その予感は的中してしまい、車内の温度が暑いと感じるレベルから痛みへと変わろうかという温度では熱に耐えられずにドライブレコーダーは録画を停止してしまった。幸い、ケースファンは12Vタイプのため、ソーラーパネルを12Vタイプに変えてしまえば簡単に冷却能力の向上が見込める。

12Vのソーラーパネルに交換

そこで、本来は別の用途に使う予定だった12Vのソーラーパネルを急遽こちらで使うことにした。12Vタイプはサイズが倍近いサイズのため、背面のみプラダンを利用してバックプレートとして使用した。後は、カーボンシートでプラダンとソーラーパネルを張付け一体化させている。

ソーラーパネルの縁部分はシートが剥がれやすいが、ダイノックプライマーを塗布してやれば密着して剥がれることが無くなった。これを6Vのソーラーパネルと交換して運用してみたところ、ドライブレコーダーは過熱警告を表示するものの録画を続けていたのだが、これでも日当たりによっては録画が停止することがあり、過熱対策については別のアプローチで対策を追加する必要性に迫られた。

ただし、過熱状態からの復帰は6Vのソーラーパネルを使用した時とは比べものにならないほど早く、エアコンをかけて数分もしないうちに録画が可能な状態に冷却されるため、走行中の常時録画については問題が無いと言える状態にまで改善している。
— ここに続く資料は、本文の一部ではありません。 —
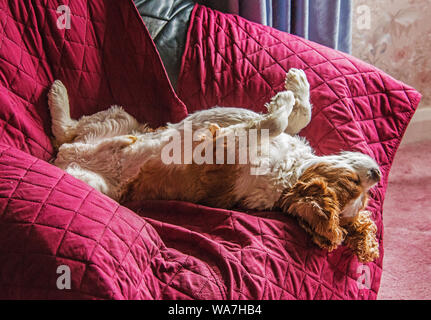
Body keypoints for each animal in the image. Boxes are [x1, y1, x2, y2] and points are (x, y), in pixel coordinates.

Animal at [48, 69, 382, 262]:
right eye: (355, 183)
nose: (377, 174)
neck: (288, 172)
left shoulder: (218, 147)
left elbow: (274, 121)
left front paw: (284, 99)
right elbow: (295, 118)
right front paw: (295, 85)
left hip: (99, 168)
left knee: (65, 137)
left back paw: (59, 100)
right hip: (119, 119)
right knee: (68, 132)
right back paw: (59, 94)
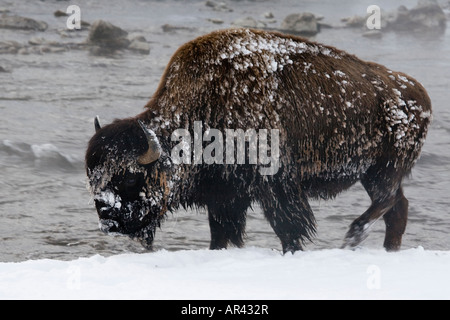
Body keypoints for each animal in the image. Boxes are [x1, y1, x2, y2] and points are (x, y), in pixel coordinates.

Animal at [85, 28, 432, 252]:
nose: (106, 217)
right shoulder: (224, 196)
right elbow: (222, 234)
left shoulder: (276, 187)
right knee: (397, 208)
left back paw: (352, 237)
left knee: (387, 202)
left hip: (384, 169)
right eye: (92, 177)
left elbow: (289, 226)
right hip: (374, 174)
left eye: (131, 177)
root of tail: (417, 91)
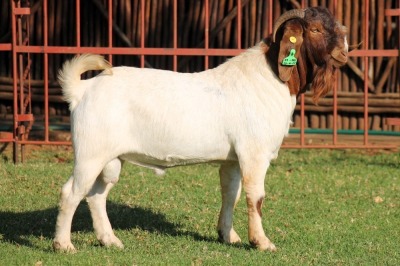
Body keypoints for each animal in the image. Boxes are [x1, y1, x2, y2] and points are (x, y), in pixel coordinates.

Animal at [53, 6, 346, 251]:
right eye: (315, 29)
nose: (344, 52)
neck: (269, 78)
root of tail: (81, 89)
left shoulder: (232, 160)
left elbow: (231, 195)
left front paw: (228, 236)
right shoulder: (255, 154)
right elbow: (256, 197)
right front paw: (262, 242)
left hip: (111, 159)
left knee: (96, 195)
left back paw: (110, 240)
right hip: (90, 154)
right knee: (71, 193)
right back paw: (64, 245)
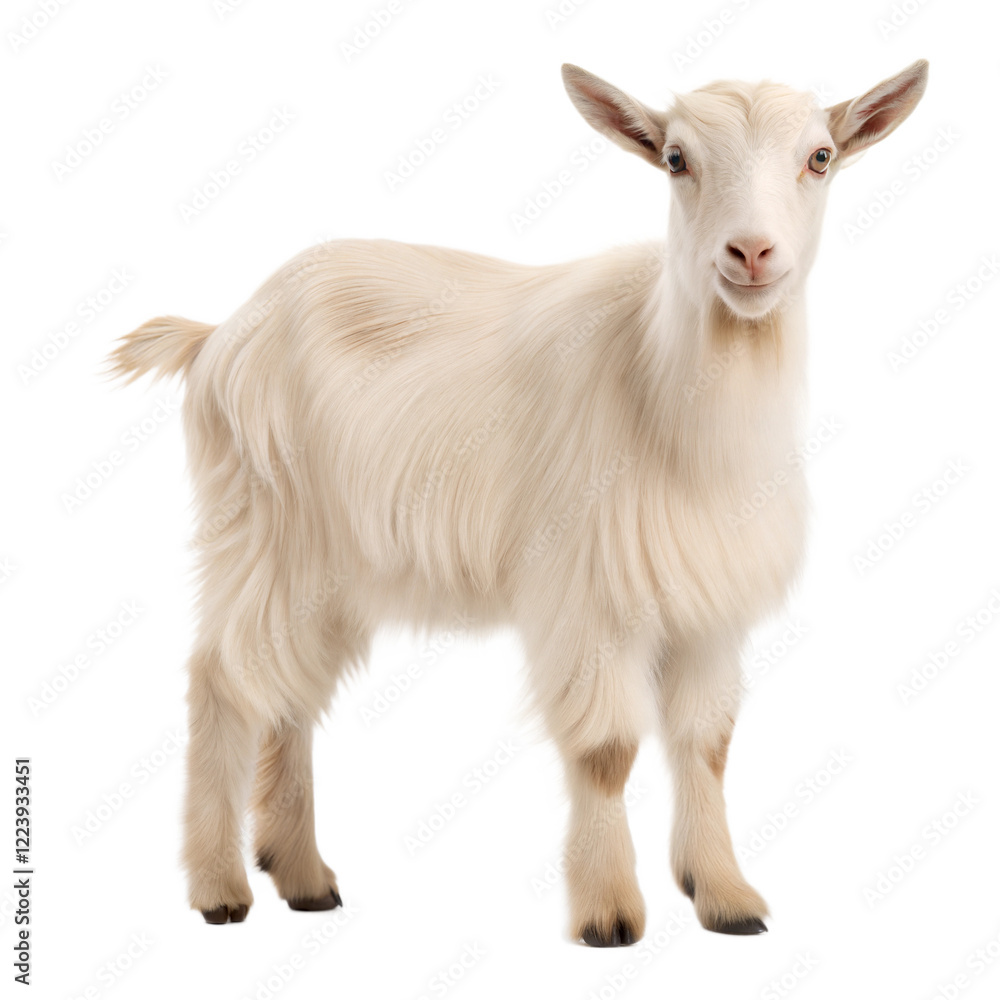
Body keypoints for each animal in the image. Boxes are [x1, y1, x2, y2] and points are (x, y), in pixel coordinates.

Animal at [109, 59, 928, 945]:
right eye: (676, 159)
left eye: (820, 157)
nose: (750, 251)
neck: (662, 390)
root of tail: (218, 333)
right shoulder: (588, 591)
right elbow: (607, 751)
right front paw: (608, 913)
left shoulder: (709, 605)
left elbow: (707, 744)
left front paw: (725, 896)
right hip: (261, 527)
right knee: (223, 681)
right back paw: (220, 887)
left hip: (324, 565)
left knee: (288, 693)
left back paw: (302, 877)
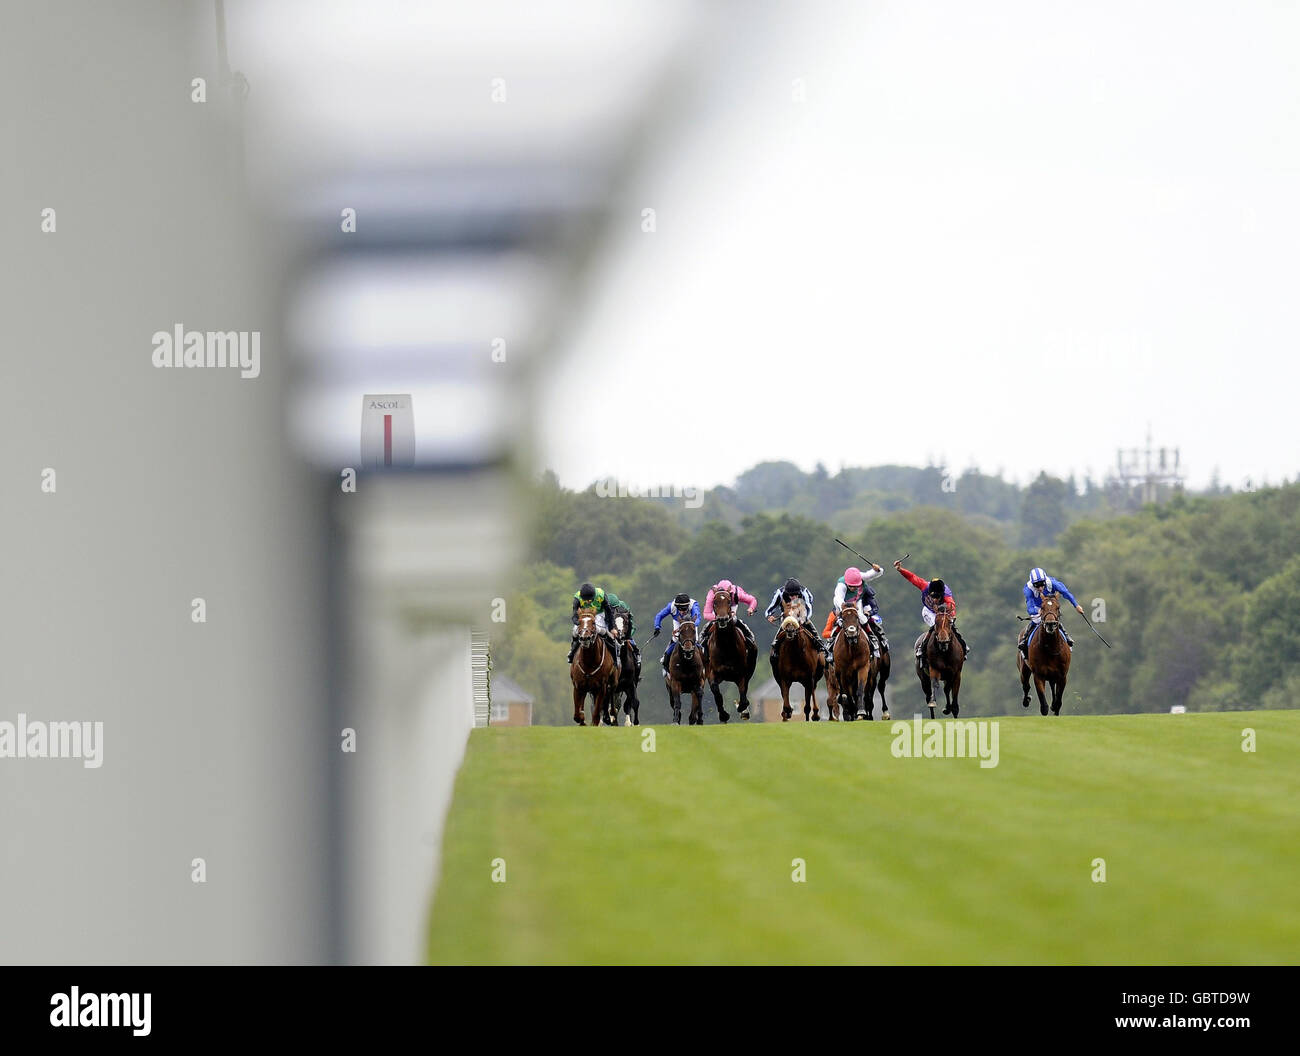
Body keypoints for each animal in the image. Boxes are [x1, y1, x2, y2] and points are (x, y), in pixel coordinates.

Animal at [707, 590, 759, 723]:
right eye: (714, 602)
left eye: (729, 601)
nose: (722, 619)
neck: (726, 646)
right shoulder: (713, 673)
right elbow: (716, 691)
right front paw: (723, 715)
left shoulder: (741, 674)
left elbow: (743, 694)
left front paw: (742, 708)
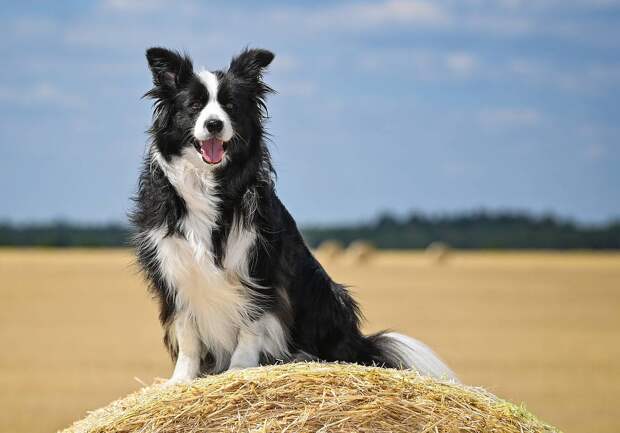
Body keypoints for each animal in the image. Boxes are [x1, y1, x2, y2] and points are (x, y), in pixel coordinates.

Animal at [131, 47, 458, 384]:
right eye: (194, 105)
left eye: (230, 106)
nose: (214, 124)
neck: (210, 184)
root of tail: (360, 343)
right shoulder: (175, 271)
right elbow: (188, 335)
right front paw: (180, 380)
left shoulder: (260, 267)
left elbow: (251, 322)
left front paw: (240, 368)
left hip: (327, 296)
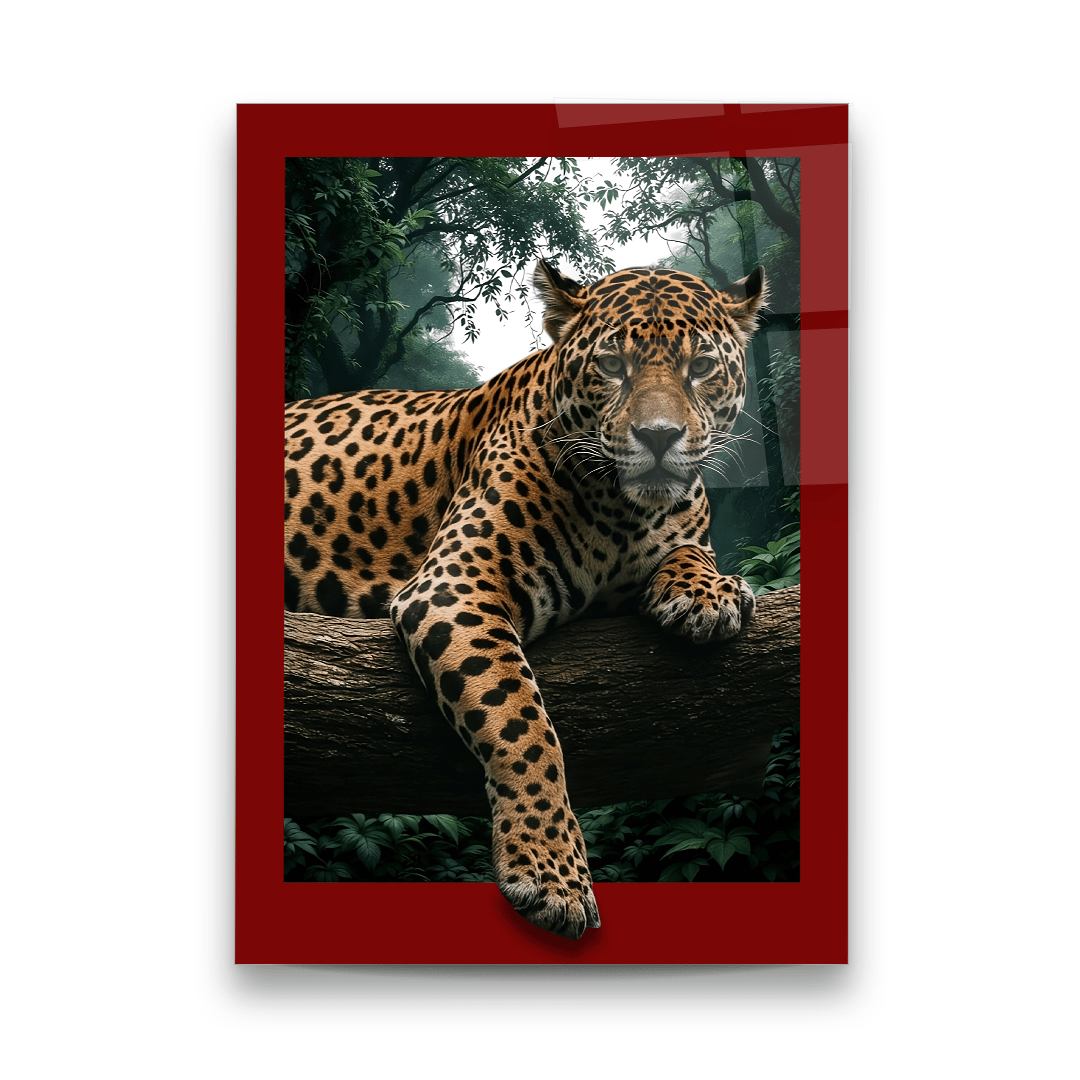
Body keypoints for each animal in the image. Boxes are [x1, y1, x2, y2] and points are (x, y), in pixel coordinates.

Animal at [284, 260, 767, 938]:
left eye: (700, 366)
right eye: (611, 365)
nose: (659, 437)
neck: (622, 513)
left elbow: (694, 549)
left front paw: (707, 593)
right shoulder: (455, 585)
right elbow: (523, 723)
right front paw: (549, 872)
今のところ有効な対策案が出てこないが、引き続き駐車監視モードの過熱対策については検討していく予定だ。

撓み改良

■記事公開後日の追加対策

炎天下の暑さで両面テープが剥げてプラダンが撓んできたので、対策として番線にコルゲートホースを被せた物をルームミラーのアームに巻き付け、プラダンをフロントガラス側に押し込む力がかかるようにして設置をした。

これで、撓みや両面テープの剥離は改善できたが、見た目が今ひとつなので、その点は改善の余地有りといったところ。予めプラダンの縁に沿って番線を這わせ、カーボンシートで一緒に覆ってしまう方法を思いついたが、次の機会に持ち越すことにした。